___ TASK INPUTS ___
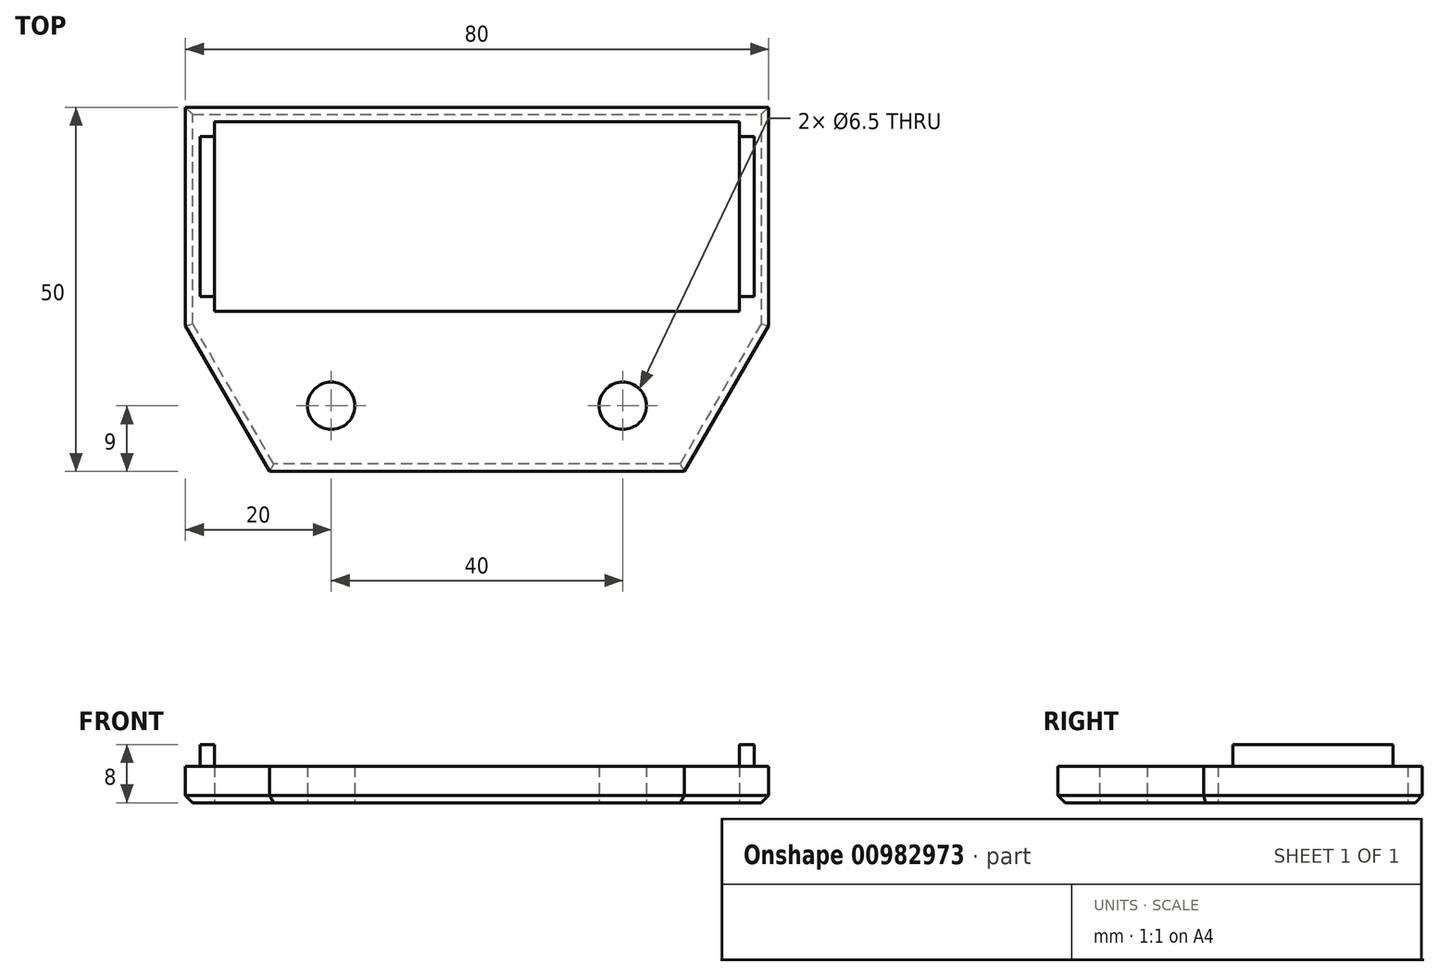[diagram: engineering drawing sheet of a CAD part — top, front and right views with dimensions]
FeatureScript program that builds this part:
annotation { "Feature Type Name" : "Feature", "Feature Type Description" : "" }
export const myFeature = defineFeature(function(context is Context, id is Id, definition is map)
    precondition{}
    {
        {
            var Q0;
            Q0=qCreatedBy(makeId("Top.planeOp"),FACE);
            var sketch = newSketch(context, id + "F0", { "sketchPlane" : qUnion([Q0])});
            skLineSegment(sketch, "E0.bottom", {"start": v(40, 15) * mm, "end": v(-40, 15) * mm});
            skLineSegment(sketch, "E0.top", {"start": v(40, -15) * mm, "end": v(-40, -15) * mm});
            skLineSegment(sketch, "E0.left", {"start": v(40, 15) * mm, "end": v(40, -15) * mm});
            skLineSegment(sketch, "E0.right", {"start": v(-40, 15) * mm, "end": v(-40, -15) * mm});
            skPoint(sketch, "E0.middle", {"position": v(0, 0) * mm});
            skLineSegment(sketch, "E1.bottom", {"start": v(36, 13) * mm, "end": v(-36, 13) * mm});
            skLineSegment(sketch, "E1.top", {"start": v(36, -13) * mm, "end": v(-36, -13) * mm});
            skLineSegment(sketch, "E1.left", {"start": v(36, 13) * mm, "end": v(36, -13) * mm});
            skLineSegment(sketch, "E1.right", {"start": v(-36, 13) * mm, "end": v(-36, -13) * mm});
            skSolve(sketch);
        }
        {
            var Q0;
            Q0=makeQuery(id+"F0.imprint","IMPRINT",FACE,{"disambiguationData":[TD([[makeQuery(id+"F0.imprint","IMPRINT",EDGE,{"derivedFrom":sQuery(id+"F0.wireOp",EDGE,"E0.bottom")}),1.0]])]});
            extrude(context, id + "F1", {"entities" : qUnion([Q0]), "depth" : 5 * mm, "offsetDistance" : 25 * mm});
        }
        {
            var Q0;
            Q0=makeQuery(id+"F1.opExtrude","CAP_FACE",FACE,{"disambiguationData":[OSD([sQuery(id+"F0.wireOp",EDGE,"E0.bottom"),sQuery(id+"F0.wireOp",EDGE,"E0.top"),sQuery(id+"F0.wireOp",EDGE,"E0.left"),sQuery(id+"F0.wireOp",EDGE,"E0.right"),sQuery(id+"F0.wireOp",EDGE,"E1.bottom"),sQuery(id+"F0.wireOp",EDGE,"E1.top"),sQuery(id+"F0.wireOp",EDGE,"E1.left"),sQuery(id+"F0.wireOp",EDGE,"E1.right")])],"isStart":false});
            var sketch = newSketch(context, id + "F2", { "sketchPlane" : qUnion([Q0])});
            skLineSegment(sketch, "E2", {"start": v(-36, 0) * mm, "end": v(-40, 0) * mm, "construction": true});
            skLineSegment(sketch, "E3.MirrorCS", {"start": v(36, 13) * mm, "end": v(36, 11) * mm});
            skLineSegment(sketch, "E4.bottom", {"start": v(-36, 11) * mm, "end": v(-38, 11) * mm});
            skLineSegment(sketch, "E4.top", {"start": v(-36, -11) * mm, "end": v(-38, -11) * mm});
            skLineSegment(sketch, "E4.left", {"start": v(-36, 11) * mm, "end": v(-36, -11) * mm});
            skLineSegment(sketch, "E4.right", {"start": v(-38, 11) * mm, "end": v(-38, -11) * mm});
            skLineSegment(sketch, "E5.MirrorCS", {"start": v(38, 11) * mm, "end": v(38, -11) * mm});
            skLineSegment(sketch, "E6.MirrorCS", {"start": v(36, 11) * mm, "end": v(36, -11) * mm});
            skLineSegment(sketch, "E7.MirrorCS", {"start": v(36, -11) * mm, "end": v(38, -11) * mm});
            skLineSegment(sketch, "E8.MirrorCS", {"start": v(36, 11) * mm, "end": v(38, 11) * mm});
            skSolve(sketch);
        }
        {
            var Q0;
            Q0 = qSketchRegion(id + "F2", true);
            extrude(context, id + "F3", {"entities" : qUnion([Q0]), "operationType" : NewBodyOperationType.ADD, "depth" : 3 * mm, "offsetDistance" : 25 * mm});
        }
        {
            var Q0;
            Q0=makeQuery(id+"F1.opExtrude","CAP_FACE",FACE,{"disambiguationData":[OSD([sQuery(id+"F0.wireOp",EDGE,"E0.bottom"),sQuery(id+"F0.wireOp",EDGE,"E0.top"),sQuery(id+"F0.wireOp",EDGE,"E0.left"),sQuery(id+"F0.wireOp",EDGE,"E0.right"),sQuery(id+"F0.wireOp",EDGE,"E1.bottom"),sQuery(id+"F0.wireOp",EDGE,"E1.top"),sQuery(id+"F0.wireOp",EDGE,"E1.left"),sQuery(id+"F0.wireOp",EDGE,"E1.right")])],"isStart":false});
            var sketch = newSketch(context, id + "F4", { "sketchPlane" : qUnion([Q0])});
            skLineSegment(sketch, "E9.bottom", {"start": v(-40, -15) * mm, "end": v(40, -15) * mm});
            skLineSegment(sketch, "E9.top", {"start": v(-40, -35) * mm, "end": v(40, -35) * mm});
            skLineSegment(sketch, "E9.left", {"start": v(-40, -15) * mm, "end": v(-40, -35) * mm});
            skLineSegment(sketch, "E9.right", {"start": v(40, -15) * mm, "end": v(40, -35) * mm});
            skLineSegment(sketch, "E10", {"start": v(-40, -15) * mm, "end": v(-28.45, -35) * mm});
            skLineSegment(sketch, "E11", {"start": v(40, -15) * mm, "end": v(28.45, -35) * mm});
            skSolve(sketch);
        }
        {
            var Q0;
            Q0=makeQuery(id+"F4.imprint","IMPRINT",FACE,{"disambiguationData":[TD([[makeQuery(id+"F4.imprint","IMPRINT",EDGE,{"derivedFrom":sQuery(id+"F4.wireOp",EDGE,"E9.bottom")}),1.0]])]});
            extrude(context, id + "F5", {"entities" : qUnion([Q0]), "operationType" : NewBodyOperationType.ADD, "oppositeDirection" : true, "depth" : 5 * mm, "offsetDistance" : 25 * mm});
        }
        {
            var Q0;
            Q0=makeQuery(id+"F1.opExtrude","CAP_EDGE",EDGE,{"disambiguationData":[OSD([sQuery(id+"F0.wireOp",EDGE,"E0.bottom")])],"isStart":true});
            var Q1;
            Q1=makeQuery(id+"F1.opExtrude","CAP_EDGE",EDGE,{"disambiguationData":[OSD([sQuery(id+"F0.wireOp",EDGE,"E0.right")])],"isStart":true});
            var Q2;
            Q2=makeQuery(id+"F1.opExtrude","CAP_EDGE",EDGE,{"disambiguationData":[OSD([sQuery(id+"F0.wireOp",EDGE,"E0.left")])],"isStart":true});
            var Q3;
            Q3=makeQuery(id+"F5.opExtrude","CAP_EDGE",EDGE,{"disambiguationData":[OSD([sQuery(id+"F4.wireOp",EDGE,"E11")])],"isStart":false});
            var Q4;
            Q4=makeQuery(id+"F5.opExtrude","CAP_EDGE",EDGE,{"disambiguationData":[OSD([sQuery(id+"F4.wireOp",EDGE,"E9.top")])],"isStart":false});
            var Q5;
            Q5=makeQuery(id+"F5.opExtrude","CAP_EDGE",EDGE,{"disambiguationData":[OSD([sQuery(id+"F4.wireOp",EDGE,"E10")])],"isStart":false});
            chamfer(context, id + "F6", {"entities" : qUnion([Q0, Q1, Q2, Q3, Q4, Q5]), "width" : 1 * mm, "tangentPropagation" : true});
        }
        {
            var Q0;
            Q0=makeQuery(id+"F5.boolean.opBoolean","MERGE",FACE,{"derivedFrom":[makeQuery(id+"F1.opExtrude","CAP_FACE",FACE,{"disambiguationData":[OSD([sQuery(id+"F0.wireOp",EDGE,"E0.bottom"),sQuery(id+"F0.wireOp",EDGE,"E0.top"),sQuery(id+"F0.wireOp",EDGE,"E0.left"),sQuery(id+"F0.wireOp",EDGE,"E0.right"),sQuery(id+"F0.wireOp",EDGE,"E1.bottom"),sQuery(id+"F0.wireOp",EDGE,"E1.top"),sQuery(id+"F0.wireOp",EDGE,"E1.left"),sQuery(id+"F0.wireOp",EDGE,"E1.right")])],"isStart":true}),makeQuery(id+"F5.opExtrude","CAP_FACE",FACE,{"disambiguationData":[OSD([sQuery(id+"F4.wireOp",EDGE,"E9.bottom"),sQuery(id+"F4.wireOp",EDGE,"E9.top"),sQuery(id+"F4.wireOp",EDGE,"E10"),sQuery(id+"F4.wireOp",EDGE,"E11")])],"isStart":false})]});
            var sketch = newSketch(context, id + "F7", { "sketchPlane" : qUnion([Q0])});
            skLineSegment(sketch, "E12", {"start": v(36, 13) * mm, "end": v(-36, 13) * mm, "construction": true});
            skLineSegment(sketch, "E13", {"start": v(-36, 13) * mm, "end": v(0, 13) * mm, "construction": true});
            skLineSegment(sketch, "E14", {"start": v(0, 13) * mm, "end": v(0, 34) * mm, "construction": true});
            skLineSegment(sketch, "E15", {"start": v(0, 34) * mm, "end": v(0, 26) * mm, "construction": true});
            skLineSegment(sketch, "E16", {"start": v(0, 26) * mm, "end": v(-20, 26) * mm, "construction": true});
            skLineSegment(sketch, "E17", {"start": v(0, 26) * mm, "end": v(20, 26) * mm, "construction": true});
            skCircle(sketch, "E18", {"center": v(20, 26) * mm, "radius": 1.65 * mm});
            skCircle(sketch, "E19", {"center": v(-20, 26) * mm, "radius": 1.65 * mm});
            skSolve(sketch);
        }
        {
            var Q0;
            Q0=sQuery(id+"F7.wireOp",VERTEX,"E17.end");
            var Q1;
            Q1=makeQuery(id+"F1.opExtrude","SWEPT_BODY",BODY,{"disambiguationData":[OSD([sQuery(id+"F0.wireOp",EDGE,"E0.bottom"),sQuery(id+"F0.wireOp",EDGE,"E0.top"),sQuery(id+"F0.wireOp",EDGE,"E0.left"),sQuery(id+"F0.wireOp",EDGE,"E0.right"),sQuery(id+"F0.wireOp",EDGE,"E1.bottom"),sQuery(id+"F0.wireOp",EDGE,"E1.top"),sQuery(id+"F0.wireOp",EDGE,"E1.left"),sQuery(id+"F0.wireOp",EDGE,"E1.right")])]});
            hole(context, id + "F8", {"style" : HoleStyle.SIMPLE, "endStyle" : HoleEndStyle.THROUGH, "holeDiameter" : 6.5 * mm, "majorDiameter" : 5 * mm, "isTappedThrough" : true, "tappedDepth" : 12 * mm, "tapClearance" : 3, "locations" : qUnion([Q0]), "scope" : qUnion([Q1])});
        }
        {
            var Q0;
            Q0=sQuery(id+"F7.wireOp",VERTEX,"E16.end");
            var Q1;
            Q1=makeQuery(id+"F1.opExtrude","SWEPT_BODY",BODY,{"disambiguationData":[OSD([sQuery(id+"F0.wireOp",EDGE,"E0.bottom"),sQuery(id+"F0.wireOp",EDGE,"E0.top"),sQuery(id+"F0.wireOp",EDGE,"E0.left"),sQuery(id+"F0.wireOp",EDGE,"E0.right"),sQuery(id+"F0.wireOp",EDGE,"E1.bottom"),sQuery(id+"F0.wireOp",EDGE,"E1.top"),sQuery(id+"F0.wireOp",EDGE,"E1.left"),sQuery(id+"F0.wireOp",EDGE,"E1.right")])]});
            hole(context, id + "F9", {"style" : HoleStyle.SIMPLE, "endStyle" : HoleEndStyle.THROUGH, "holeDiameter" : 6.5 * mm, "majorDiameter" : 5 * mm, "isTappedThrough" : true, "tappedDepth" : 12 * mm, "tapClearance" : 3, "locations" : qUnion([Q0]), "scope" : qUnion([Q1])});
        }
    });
___
→ **TASK OBJECTIVE**:
Pick out every line in the records above that contains the string "VERTEX".

→ **WRITTEN REPLY**:
            Q0=sQuery(id+"F7.wireOp",VERTEX,"E17.end");
            Q0=sQuery(id+"F7.wireOp",VERTEX,"E16.end");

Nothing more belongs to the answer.